Left-behind fathers urge U.S. to push Japan to sign Hague treaty


Stars and Stripes
Published: August 23, 2011
Two Canadian men, who asked not to be identified, hold a sign during a demonstration in Tokyo on Tuesday advocating dual custody rights for divorced parents in Japan. The man on the right said he wished to remain anonymous for fear his participation would anger his Japanese ex-wife and further complicate his custody battle.

TOKYO — Timing their message to coincide with Vice President Joe Biden’s visit to Japan, a small but vocal group of activists marched in the streets Tuesday, urging Japan to sign an international treaty on parental child abduction.

Most of the two dozen marchers were American and other foreign fathers who have been cut off from their half-Japanese children by mothers who refuse to share custody and are shielded from doing so by current Japanese law.

The group said the U.S. should urge Japan to follow through on its recent promise to sign the 1980 Hague Convention on Aspects of International Child Abduction — which would help prevent such custody problems from arising. The group also wants Japan to develop an interim plan to restore parental rights to hundreds of foreigners whose children have been spirited away in Japan.

### [Listed entries]
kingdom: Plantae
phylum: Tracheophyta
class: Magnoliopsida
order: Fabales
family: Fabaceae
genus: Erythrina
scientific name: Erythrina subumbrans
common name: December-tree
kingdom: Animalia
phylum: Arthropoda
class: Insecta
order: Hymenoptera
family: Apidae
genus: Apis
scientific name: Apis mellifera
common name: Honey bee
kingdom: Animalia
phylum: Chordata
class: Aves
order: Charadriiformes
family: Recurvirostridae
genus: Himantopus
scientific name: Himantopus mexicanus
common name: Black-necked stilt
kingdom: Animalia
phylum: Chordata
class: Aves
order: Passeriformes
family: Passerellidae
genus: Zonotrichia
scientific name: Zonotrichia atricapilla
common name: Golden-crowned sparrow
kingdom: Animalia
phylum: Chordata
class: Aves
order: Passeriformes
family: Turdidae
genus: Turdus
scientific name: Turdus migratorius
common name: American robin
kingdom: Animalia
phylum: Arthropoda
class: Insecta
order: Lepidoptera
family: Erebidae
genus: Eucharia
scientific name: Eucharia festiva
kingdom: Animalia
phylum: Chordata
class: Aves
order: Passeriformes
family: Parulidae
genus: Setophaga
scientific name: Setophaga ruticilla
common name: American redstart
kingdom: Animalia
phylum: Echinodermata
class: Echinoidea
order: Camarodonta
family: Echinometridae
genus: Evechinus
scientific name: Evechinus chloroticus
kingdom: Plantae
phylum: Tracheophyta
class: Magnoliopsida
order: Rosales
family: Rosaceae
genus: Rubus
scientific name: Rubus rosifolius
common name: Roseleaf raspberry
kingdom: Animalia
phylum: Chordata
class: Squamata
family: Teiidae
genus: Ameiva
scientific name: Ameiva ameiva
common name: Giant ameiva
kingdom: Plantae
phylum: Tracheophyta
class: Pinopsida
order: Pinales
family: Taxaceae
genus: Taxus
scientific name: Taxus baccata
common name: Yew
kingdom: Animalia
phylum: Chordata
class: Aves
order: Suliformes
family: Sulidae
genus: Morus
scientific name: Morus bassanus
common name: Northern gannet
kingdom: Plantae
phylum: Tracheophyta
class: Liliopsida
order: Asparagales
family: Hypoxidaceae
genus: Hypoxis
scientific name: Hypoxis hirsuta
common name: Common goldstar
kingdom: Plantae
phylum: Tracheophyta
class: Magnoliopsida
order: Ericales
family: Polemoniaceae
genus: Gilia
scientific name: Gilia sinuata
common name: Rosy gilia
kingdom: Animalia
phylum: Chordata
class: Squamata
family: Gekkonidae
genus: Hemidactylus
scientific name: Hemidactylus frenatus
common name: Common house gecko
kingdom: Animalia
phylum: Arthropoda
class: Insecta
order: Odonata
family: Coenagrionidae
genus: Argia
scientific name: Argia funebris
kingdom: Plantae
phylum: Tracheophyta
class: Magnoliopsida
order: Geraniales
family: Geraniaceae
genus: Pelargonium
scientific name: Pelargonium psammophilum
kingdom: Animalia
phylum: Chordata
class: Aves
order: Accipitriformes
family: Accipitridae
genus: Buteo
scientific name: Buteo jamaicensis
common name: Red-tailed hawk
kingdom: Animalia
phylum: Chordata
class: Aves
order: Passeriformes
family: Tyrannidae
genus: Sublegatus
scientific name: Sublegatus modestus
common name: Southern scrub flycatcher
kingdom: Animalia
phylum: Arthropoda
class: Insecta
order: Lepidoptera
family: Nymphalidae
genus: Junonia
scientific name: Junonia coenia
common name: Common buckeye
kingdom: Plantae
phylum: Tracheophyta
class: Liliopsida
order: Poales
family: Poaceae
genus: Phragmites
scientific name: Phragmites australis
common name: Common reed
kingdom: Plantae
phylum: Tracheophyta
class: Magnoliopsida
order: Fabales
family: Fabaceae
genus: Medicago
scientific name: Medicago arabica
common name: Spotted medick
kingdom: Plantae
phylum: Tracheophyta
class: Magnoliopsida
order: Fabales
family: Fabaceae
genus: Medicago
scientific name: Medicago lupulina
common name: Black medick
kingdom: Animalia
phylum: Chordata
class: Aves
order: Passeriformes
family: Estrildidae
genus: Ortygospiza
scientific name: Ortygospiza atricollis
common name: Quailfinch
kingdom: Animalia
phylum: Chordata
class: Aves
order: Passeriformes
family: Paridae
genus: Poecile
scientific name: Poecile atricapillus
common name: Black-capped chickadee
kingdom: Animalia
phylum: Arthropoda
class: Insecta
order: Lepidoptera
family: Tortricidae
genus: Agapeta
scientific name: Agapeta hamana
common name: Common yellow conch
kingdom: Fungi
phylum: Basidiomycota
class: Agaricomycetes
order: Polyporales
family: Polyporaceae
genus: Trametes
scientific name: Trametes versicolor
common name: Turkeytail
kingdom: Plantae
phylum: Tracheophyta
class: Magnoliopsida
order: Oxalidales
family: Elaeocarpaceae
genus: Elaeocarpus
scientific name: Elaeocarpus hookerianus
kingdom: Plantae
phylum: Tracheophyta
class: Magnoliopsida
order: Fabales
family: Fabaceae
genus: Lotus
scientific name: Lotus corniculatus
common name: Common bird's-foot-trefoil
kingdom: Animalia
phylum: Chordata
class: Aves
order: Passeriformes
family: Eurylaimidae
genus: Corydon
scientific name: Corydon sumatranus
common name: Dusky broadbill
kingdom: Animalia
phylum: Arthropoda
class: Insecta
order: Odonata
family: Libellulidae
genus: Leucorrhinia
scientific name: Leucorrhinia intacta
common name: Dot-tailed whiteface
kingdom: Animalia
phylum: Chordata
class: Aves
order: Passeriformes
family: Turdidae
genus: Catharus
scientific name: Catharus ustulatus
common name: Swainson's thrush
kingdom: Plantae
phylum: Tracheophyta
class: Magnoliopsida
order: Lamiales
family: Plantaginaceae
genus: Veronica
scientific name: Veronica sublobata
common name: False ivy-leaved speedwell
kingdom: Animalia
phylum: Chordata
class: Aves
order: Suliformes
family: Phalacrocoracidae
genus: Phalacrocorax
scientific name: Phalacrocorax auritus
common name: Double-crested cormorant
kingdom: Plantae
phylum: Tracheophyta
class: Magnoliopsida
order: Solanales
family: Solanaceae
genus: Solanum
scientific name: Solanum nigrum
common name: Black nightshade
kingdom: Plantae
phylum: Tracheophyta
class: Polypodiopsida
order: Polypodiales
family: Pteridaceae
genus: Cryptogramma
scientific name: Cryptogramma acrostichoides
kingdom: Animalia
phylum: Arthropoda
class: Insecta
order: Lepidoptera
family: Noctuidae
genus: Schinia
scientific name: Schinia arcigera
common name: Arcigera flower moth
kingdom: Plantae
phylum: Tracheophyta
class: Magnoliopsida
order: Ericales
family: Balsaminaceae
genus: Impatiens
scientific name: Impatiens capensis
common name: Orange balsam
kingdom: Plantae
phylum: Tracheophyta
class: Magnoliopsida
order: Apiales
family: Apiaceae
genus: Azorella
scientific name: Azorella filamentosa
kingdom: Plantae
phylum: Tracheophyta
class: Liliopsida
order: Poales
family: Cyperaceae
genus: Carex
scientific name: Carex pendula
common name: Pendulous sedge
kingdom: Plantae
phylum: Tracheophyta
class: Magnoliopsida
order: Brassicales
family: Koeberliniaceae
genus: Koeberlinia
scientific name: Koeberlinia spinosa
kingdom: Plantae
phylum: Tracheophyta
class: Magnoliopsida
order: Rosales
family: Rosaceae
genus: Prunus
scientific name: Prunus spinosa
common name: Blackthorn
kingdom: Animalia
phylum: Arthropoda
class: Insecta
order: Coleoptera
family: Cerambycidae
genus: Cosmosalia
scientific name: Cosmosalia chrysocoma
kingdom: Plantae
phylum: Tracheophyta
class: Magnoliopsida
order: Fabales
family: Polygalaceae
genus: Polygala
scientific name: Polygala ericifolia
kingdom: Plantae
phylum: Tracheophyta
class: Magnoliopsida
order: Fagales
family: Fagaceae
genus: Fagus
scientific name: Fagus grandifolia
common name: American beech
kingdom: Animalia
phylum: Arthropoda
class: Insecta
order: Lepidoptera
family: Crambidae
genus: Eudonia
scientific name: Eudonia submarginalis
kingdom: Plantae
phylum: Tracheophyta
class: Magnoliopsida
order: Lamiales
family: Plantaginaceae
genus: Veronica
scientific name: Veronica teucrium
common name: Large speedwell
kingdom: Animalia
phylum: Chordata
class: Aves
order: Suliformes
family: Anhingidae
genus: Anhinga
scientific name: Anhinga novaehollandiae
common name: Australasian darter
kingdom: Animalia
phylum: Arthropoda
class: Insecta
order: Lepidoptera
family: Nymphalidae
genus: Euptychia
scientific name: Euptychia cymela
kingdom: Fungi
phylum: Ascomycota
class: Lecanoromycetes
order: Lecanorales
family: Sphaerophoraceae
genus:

### [Instructions for the task]
Copy out the complete news article about left-behind fathers and the Hague treaty word for word. None of the items is needed here.

### [Answer for the task]
Left-behind fathers urge U.S. to push Japan to sign Hague treaty


Stars and Stripes
Published: August 23, 2011
Two Canadian men, who asked not to be identified, hold a sign during a demonstration in Tokyo on Tuesday advocating dual custody rights for divorced parents in Japan. The man on the right said he wished to remain anonymous for fear his participation would anger his Japanese ex-wife and further complicate his custody battle.

TOKYO — Timing their message to coincide with Vice President Joe Biden’s visit to Japan, a small but vocal group of activists marched in the streets Tuesday, urging Japan to sign an international treaty on parental child abduction.

Most of the two dozen marchers were American and other foreign fathers who have been cut off from their half-Japanese children by mothers who refuse to share custody and are shielded from doing so by current Japanese law.

The group said the U.S. should urge Japan to follow through on its recent promise to sign the 1980 Hague Convention on Aspects of International Child Abduction — which would help prevent such custody problems from arising. The group also wants Japan to develop an interim plan to restore parental rights to hundreds of foreigners whose children have been spirited away in Japan.